Excerpt to read -

★ ★ ★ ★

This describes how to build Evolution from sources, which can be sometimes problematic due to dependencies, even Evolution itself doesn't depend on any recent versions. Due to that Evolution can use development packages of the most modern distributions. There is also BuildStream, which is meant to make things easier, thus if you want to use it, then follow its documentation page instead. This article will describe manual build of Evolution.

Evolution-Data-Server dependency

Evolution itself depends on Evolution-Data-Server, as much as the version of Evolution-Data-Server should be the same as version of Evolution itself. That means that when building Evolution, you'll most likely need to build Evolution-Data-Server as well. Due to Evolution-Data-Server being core part of the GNOME, and other applications are also connecting to it. For example GNOME Contacts, GNOME ToDo, GNOME Calendar and other are connection to Evolution-Data-Server. Building those applications instead of Evolution is possible too, the only thing to do is to basically replace Evolution with that particular application in the below steps.

There is (one known) caveat with GNOME Shell. Its gnome-shell-calendar-server process, which shows events and tasks in the clock popover, keeps restarting evolution-calendar-factory when it is closed (it's provided by Evolution-Data-Server), which makes it harder to develop those background processes, not talking that it's not intended to replace the system GNOME Shell by a custom build. There are some options, like moving away the gnome-shell-calendar-server process, thus the clock popover will not show any events, but the background processes will not be restarted in the background.

Download sources

The sources can be downloaded either in form of a tarball release or to make a git clone. It's better to use git clone in case any modifications are planned to be done in the code. The tarball releases can be found here:

https://download.gnome.org/sources/evolution-data-server/

https://download.gnome.org/sources/evolution/

Commands to make a git clone are below. They are using the GNOME git repository, because it's the official place for the sources. There is a github copy of those repositories, but they are not used, neither monitored, by the Evolution team members.

$ git clone https://gitlab.gnome.org/GNOME/evolution-data-server.git
$ git clone https://gitlab.gnome.org/GNOME/evolution.git

Even there is no difference between tarball releases download and the git clone in the below chapters, let's try to build Evolution from the git clone. First of all, pick a folder where the sources will be saved. It can be basically anywhere, thus use for example $HOME/sources. Evolution uses CMake as its build system. Versions before Evolution 3.24 used Autotools, where the only change in this article will be to call Autotools commands, instead of CMake commands. All the rest is the same.

★ ★ ★ ★

Work instructions -
- 1) From the guide on building Evolution, quote the passage beginning with "https://download.gnome.org/sources/evolution-data-server/" up to and including "Evolution team members.".
- 2) Write the next part of the guide on building Evolution, continuing from its final sentence.

★ ★ ★ ★

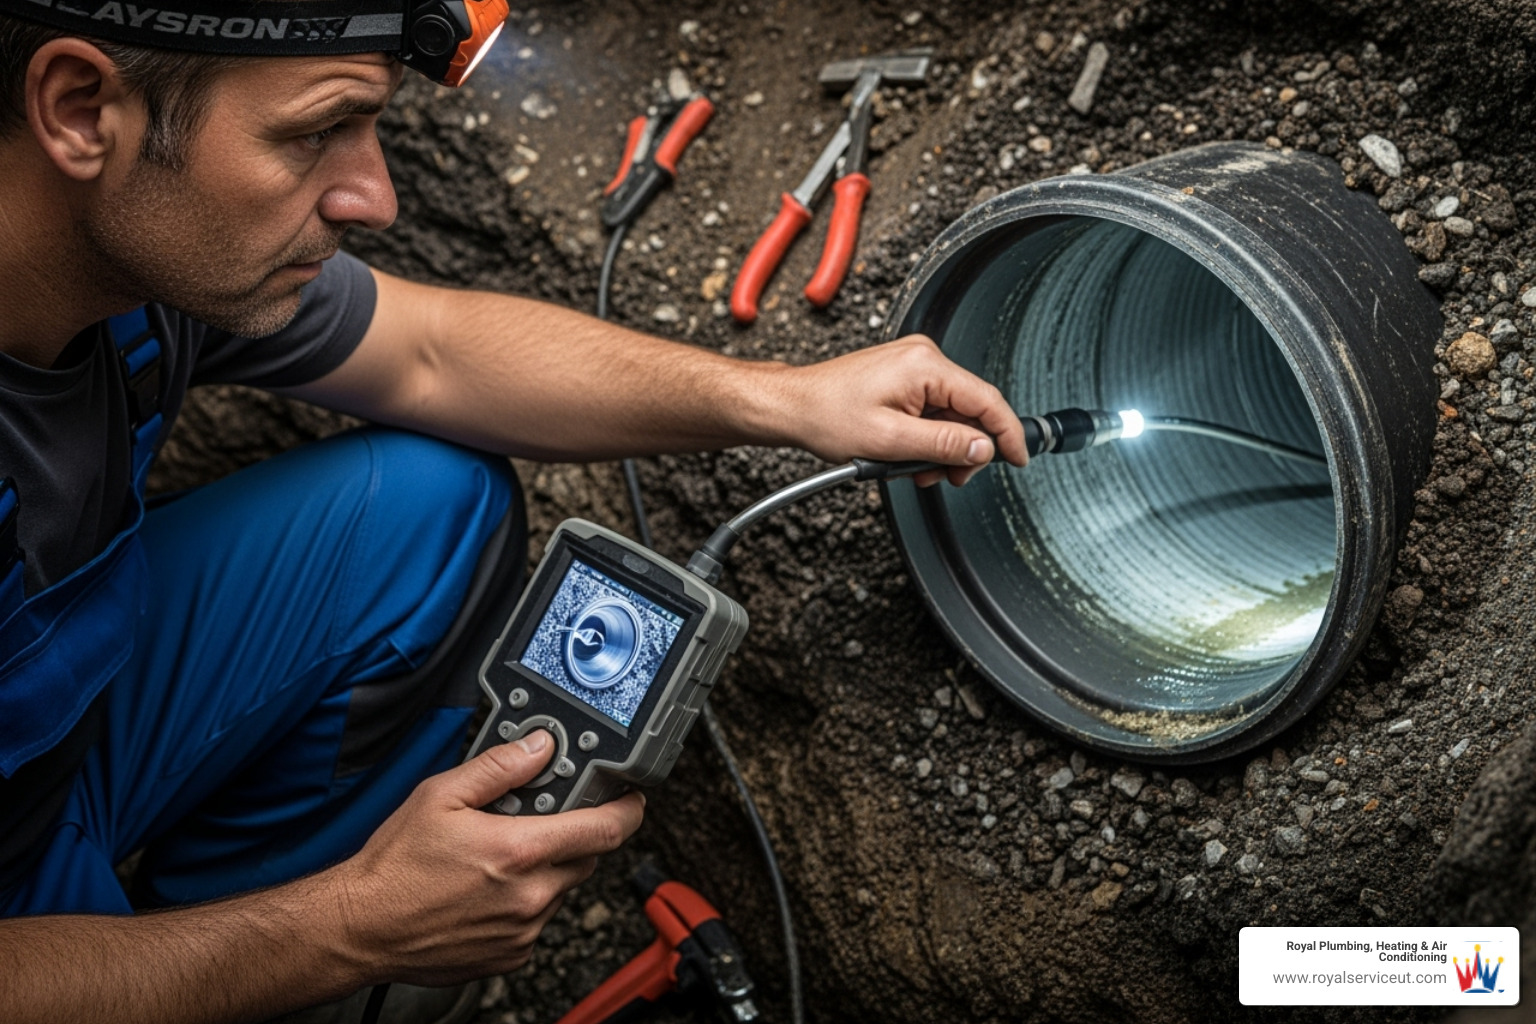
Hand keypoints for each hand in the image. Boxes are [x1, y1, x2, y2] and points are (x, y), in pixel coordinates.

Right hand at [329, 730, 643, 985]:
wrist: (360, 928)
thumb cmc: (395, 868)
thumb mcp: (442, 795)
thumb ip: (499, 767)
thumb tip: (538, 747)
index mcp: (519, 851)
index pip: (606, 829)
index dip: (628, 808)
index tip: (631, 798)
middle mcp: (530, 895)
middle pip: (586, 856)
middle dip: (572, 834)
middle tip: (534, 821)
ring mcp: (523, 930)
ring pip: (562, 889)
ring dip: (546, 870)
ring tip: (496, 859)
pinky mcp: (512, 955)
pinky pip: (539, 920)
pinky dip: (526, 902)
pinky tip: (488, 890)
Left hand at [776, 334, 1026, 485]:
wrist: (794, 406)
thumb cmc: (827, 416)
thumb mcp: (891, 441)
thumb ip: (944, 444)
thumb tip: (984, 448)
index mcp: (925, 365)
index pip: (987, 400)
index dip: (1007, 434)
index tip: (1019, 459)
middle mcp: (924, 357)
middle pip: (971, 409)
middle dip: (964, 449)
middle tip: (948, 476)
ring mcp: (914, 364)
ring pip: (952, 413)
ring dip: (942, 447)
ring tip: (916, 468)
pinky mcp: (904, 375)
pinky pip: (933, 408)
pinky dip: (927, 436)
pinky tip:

★ ★ ★ ★

Results of the tasks -
- 1)
https://download.gnome.org/sources/evolution-data-server/

https://download.gnome.org/sources/evolution/

Commands to make a git clone are below. They are using the GNOME git repository, because it's the official place for the sources. There is a github copy of those repositories, but they are not used, neither monitored, by the Evolution team members.

- 2)
Run below commands as a regular user to create the 'sources' directory, clone related sources into it, optionally switch the clone to a different branch than the unstable "git master" branch if wanted, and make a _build directory, in which will be run the actual build:

$ mkdir $HOME/sources
$ cd $HOME/sources
$ git clone https://gitlab.gnome.org/GNOME/evolution-data-server.git
$ git clone https://gitlab.gnome.org/GNOME/evolution.git
$ cd evolution-data-server
$ mkdir _build
$ cd ../evolution
$ mkdir _build

If you do not want to develop but only use Evolution, you want to switch to the stable branch first before running both the "mkdir _build" commands. Before both "mkdir _build" commands, enter this command:

$ git checkout -b gnome-3-XX origin/gnome-3-XX

and replace the XX by the actual last stable version number. See https://wiki.gnome.org/Apps/Evolution#Get_the_Source_Code

Set up environment

The sources are ready to be build right now. It's the time to decide where the build will be installed and set the environment accordingly. It's not that hard as it might look like, but it can be tricky. It's important to know that any environment changes, as done in this article, are local for the terminal in which they were executed.

First of all, choose the PREFIX, which is the folder where you want to install built sources. It can be anywhere. Let's choose a place which will not require a root login (to limit root requirement to minimum), thus build again under $HOME, say into $HOME/build. Note that due to the environment being local for the terminal it had been used in, there can be multiple versions compiled in parallel and they can be run independently, but not at the same time. The only tricky part is to have set up proper environment variables and having started correct background processes (those from Evolution-Data-Server).

The below set of commands set up the build environment and the PREFIX variable, which will be used later.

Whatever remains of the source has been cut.